Recorded information.
==================================================

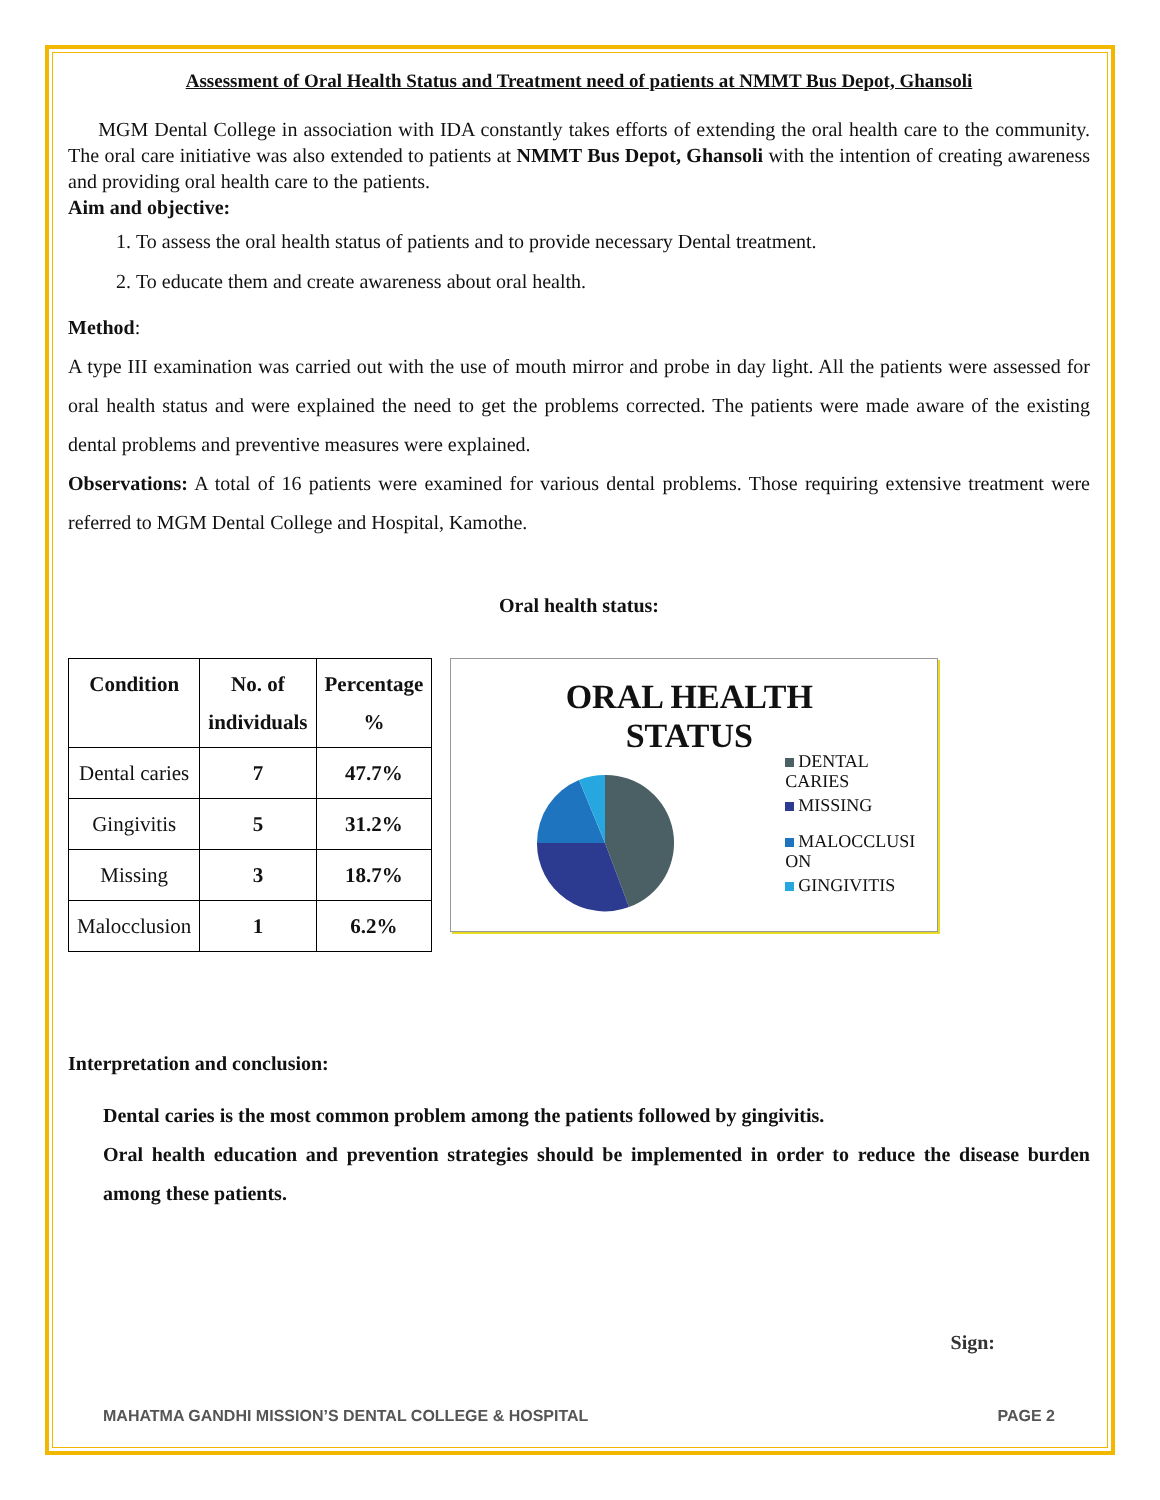Assessment of Oral Health Status and Treatment need of patients at NMMT Bus Depot, Ghansoli
MGM Dental College in association with IDA constantly takes efforts of extending the oral health care to the community. The oral care initiative was also extended to patients at NMMT Bus Depot, Ghansoli with the intention of creating awareness and providing oral health care to the patients.
Aim and objective:
1. To assess the oral health status of patients and to provide necessary Dental treatment.
2. To educate them and create awareness about oral health.
Method:
A type III examination was carried out with the use of mouth mirror and probe in day light. All the patients were assessed for oral health status and were explained the need to get the problems corrected. The patients were made aware of the existing dental problems and preventive measures were explained.
Observations: A total of 16 patients were examined for various dental problems. Those requiring extensive treatment were referred to MGM Dental College and Hospital, Kamothe.
Oral health status:
| Condition | No. of individuals | Percentage % |
| --- | --- | --- |
| Dental caries | 7 | 47.7% |
| Gingivitis | 5 | 31.2% |
| Missing | 3 | 18.7% |
| Malocclusion | 1 | 6.2% |
ORAL HEALTH
STATUS
DENTAL
CARIES
MISSING
MALOCCLUSI
ON
GINGIVITIS
Interpretation and conclusion:
Dental caries is the most common problem among the patients followed by gingivitis.
Oral health education and prevention strategies should be implemented in order to reduce the disease burden among these patients.
Sign:
MAHATMA GANDHI MISSION’S DENTAL COLLEGE & HOSPITAL PAGE 2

==================================================

Exercise instructions. A faithful, word-for-word copy of the data is needed; the pictures should not appear in it.

Solution to the exercise.
Assessment of Oral Health Status and Treatment need of patients at NMMT Bus Depot, Ghansoli
MGM Dental College in association with IDA constantly takes efforts of extending the oral health care to the community. The oral care initiative was also extended to patients at NMMT Bus Depot, Ghansoli with the intention of creating awareness and providing oral health care to the patients.
Aim and objective:
1. To assess the oral health status of patients and to provide necessary Dental treatment.
2. To educate them and create awareness about oral health.
Method:
A type III examination was carried out with the use of mouth mirror and probe in day light. All the patients were assessed for oral health status and were explained the need to get the problems corrected. The patients were made aware of the existing dental problems and preventive measures were explained.
Observations: A total of 16 patients were examined for various dental problems. Those requiring extensive treatment were referred to MGM Dental College and Hospital, Kamothe.
Oral health status:
| Condition | No. of individuals | Percentage % |
| --- | --- | --- |
| Dental caries | 7 | 47.7% |
| Gingivitis | 5 | 31.2% |
| Missing | 3 | 18.7% |
| Malocclusion | 1 | 6.2% |
ORAL HEALTH
STATUS
DENTAL
CARIES
MISSING
MALOCCLUSI
ON
GINGIVITIS
Interpretation and conclusion:
Dental caries is the most common problem among the patients followed by gingivitis.
Oral health education and prevention strategies should be implemented in order to reduce the disease burden among these patients.
Sign:
MAHATMA GANDHI MISSION’S DENTAL COLLEGE & HOSPITAL PAGE 2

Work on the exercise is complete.